The Malay Archipelago was considered prime land all these centuries ago, mainly for the natural resources that were in high demand at the time. Tin, for instance was a huge moneymaker during the Industrial Revolution, while having control of the trade routes in the area gave the rulers a significant amount of power. Pictured above is one of the tin mining dredges constructed to meet the high demand of tin internationally.
There is supposed to be a fourth indoor exhibit called 'Malaysia Today'. Unfortunately, it was closed for renovation works during the time of my visit, so I couldn't go in and take a look.
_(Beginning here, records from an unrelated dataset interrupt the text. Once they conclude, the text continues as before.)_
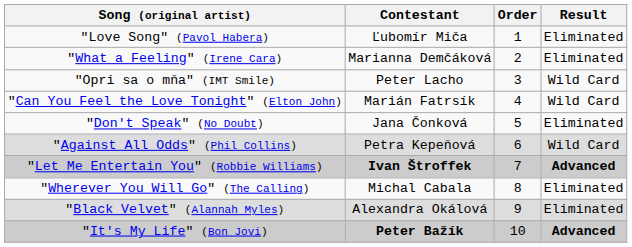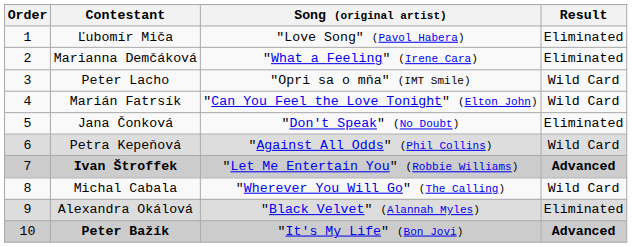columns swapped: Order <-> Song (original artist)
Michal Cabala | Result: Eliminated -> Wild Card
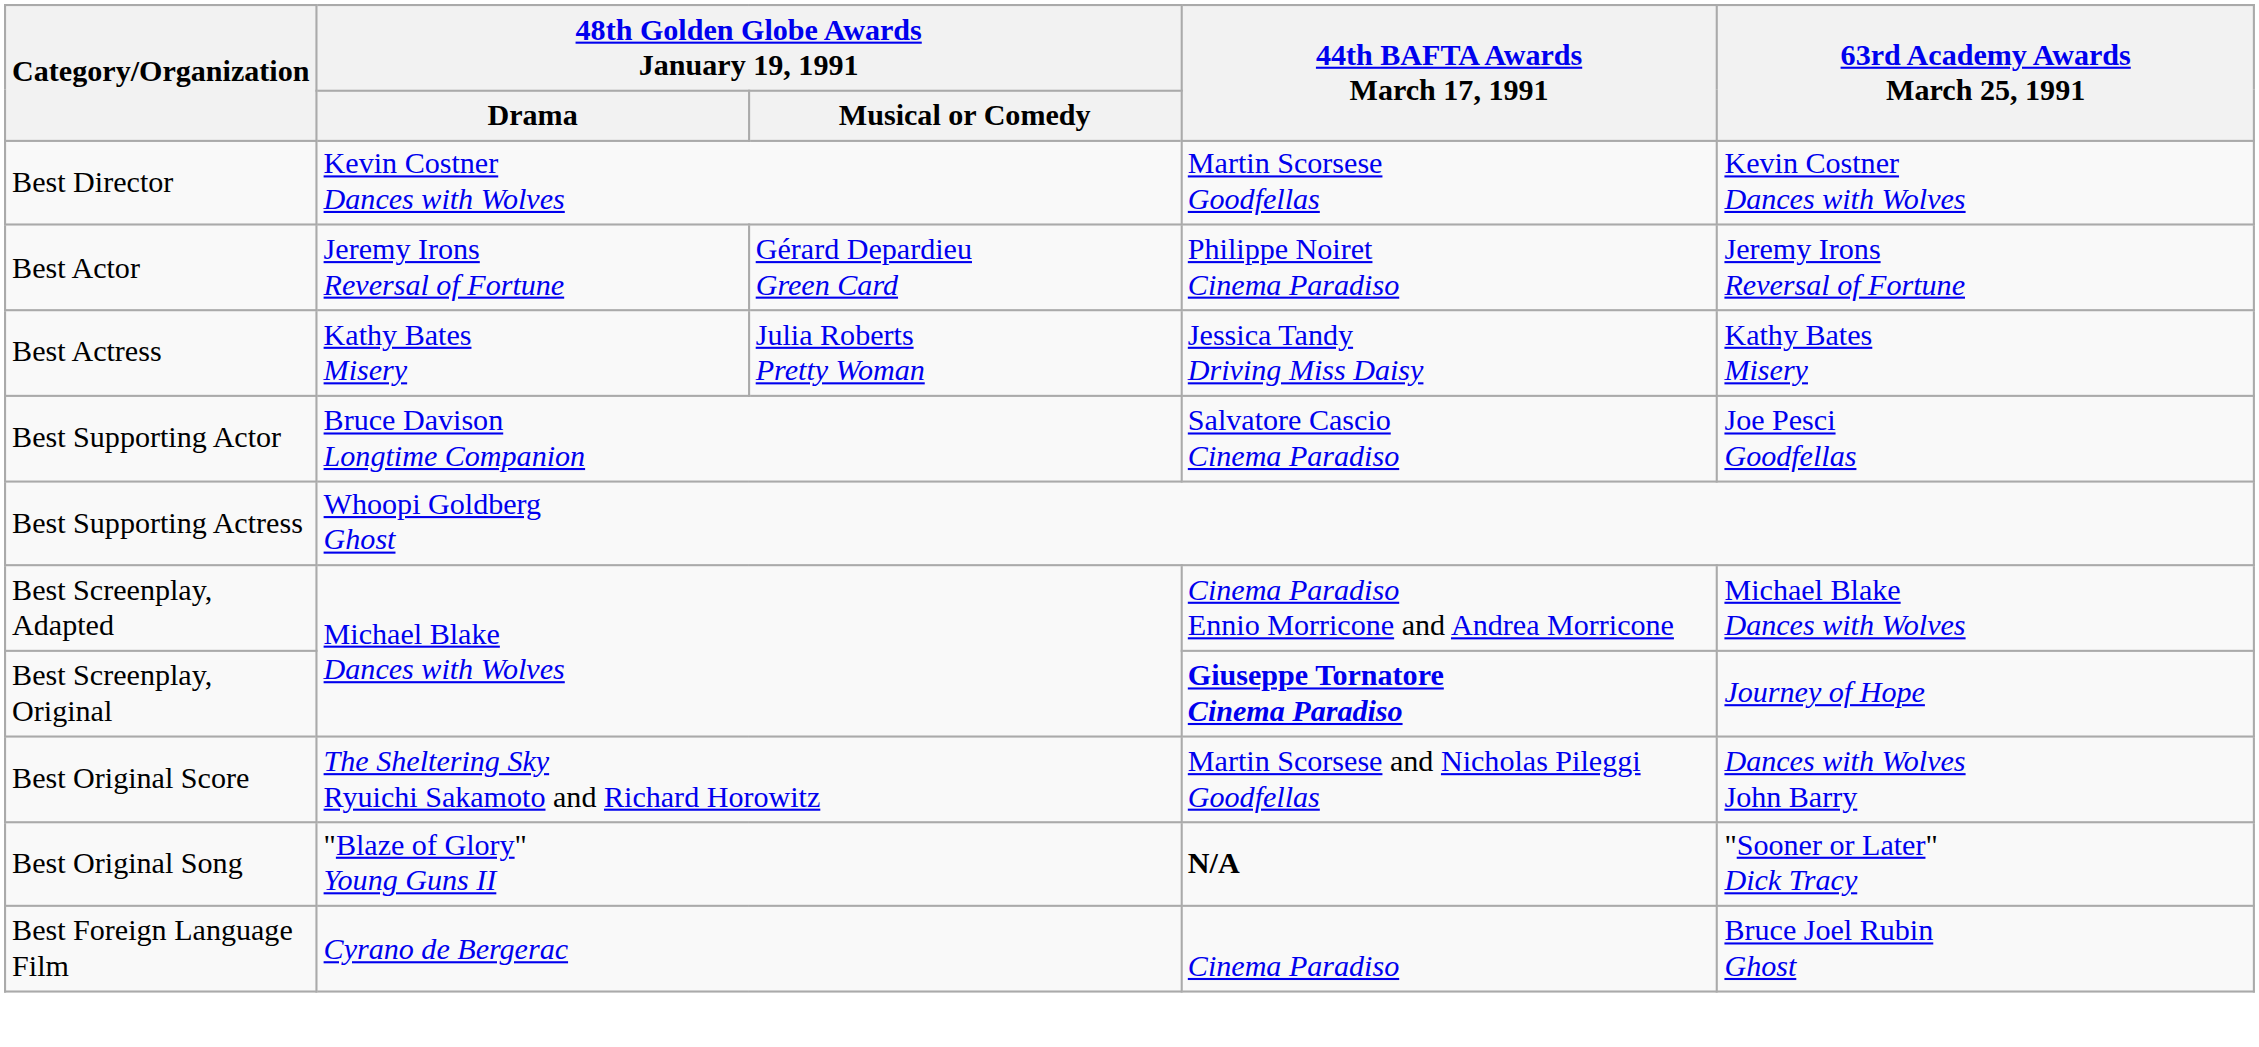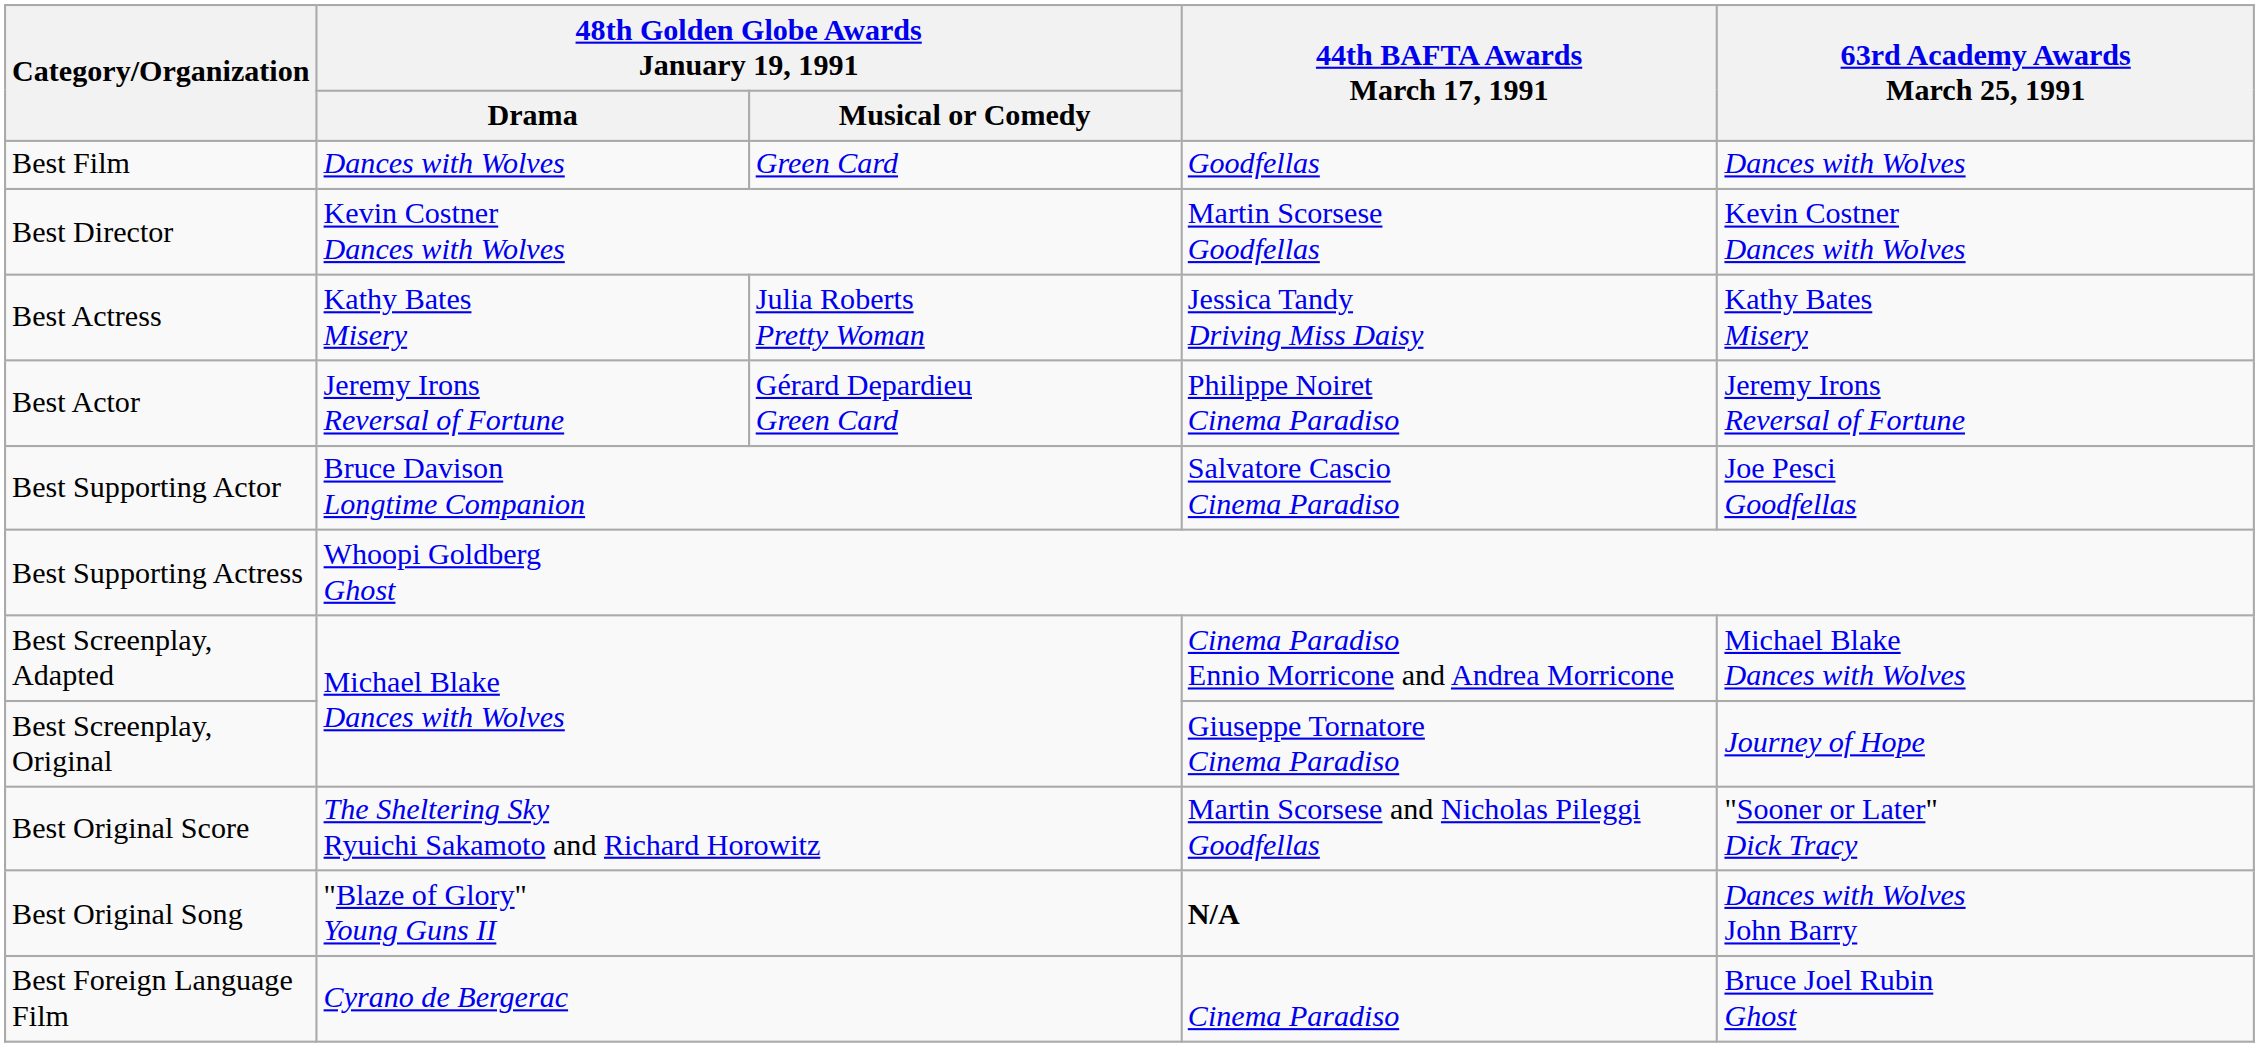+ row: Best Film | Dances with Wolves | Green Card | Goodfellas | Dances with Wolves
rows swapped: Best Actor <-> Best Actress
Best Screenplay, Original | 44th BAFTA Awards March 17, 1991: bold -> normal
Best Original Score | 63rd Academy Awards March 25, 1991: Dances with Wolves John Barry -> "Sooner or Later" Dick Tracy
Best Original Song | 63rd Academy Awards March 25, 1991: "Sooner or Later" Dick Tracy -> Dances with Wolves John Barry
According to the museum website, the gallery focuses on the formation of Malaysia and her independence from foreign rule.
Take the time to explore the area around the main building, as there are even some gravestone replicas and a small wooden kampung house on stilts. I didn't take any pictures of those unfortunately, which just gives you even more reason to drop by for a visit yourself!
The museum is definitely a must-see for both locals and tourists, giving a pretty comprehensive idea of Malaysia's past and how she got to where she is today. There are free guided tours at 10 am every day ... and as this month of August marks the country's 56th year of independence, what better time is there to visit and relive the history of the land?